◆ **Provided data**
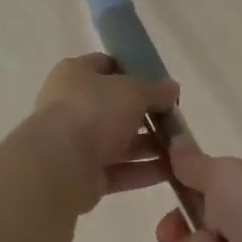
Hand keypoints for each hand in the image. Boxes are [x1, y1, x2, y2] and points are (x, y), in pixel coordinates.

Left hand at [32, 54, 179, 213]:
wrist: (59, 165)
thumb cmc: (93, 112)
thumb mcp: (132, 91)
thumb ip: (155, 90)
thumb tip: (172, 89)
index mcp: (75, 75)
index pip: (107, 66)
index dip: (135, 73)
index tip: (163, 86)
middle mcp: (73, 106)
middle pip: (116, 108)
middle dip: (148, 115)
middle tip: (177, 122)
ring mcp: (77, 143)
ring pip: (120, 142)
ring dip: (151, 146)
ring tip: (183, 151)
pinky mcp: (84, 175)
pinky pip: (120, 170)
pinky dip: (144, 171)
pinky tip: (173, 172)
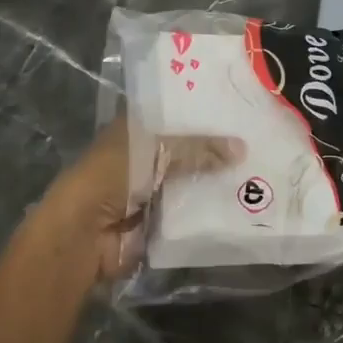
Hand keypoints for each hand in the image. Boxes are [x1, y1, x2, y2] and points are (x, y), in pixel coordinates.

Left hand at [39, 117, 243, 282]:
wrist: (83, 235)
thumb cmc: (111, 177)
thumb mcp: (154, 151)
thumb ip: (196, 149)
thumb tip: (242, 148)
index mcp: (135, 130)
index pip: (173, 114)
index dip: (201, 112)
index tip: (237, 107)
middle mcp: (144, 157)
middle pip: (186, 150)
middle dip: (215, 149)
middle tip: (258, 140)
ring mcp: (152, 191)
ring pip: (191, 181)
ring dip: (217, 181)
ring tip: (259, 170)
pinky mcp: (160, 221)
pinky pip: (191, 211)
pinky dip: (211, 210)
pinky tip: (245, 203)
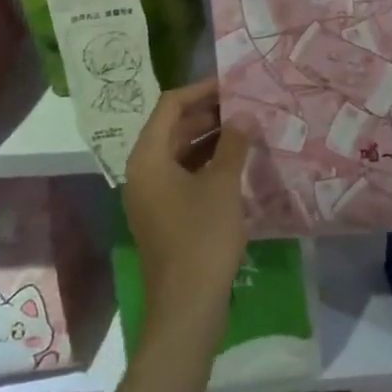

◆ **What to do**
Lines from the one with "pinky tip: (173, 172)" through the final line of the records are the whole answer; print them exactly, minus any pictures.

◆ **Result of the task**
pinky tip: (173, 172)
Hand keypoints for each hand in the image. Boxes are [x1, y1, x2, y2] and points are (x, y), in pixel coordinates.

Left hand at [39, 117, 243, 282]:
wrist: (83, 235)
thumb cmc: (111, 177)
thumb mcp: (154, 151)
thumb ip: (196, 149)
thumb tip: (242, 148)
index mcp: (135, 130)
index pip: (173, 114)
index dip: (201, 112)
index tip: (237, 107)
middle mcp: (144, 157)
middle pip: (186, 150)
middle dip: (215, 149)
middle tip: (258, 140)
ring mcp: (152, 191)
ring pip: (191, 181)
ring dip: (217, 181)
ring tip: (259, 170)
pinky mcp: (160, 221)
pinky pip: (191, 211)
pinky dip: (211, 210)
pinky tip: (245, 203)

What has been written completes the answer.